Methods CT cisternography of the brain and orbits was performed in 18 patients with NTG (7 women, 11 men; mean age 64.9±8.9 years) and in four patients without glaucoma or intracranial disease (4 women; mean age 62.8±18.4 years). The density of contrast-loaded cerebrospinal fluid (CLCSF) in the intracranial spaces and in the SAS surrounding the ONs was measured in Hounsfield units.

Study design Unmasked, prospective series. Statistical analysis was performed using an independent two-tailed t test and the non-parametric Spearman correlation test.

Results The density of CLCSF in the SAS surrounding the ONs in the NTG group was significantly reduced compared with its density in the intracranial CSF spaces and in the SAS of ONs measured in the control group (p=0.006). There were no significant differences between men and women within the NTG group (p>0.35).

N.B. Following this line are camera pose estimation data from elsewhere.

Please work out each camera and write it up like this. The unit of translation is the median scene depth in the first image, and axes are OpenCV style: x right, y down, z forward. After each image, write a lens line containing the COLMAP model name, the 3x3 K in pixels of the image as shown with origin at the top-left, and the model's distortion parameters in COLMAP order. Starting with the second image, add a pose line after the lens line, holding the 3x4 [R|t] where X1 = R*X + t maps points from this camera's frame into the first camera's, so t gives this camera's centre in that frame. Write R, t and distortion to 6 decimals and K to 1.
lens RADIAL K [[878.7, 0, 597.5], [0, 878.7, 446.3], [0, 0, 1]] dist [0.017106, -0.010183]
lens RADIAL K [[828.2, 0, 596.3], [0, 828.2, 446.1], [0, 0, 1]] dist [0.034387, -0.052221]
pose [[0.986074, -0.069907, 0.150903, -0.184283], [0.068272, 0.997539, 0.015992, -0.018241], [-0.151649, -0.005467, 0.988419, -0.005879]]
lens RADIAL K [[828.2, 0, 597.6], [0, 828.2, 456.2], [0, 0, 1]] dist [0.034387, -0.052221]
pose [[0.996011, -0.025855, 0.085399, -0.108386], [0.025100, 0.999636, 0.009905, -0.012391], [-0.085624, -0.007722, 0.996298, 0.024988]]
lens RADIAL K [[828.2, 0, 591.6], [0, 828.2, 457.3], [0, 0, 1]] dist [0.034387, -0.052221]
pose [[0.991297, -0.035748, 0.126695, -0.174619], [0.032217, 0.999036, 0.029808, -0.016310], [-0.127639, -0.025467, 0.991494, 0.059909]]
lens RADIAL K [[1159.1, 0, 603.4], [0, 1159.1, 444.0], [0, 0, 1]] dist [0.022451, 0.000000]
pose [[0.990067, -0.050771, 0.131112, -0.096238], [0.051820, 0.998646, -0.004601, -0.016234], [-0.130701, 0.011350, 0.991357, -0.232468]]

Conclusions The finding of a difference in the concentration gradients between the CLCSF within the intracranial spaces and the SAS of the ONs in this group of NTG patients compared with control subjects supports the hypothesis of a disturbed CSF exchange between the CSF in the intracranial spaces and the CSF in the SAS surrounding the ONs. The disturbance of CSF dynamics in this specific CSF pathway can be explained by ON compartmentation. The clinical importance of this finding warrants further investigation.

Footnotes

  • Competing interests None.

  • Ethics approval This study was conducted with the approval of the ethical committee of the hospital and the local government—Kantonales Ethikkommittee Aargau.

  • Provenance and peer review Not commissioned; externally peer reviewed.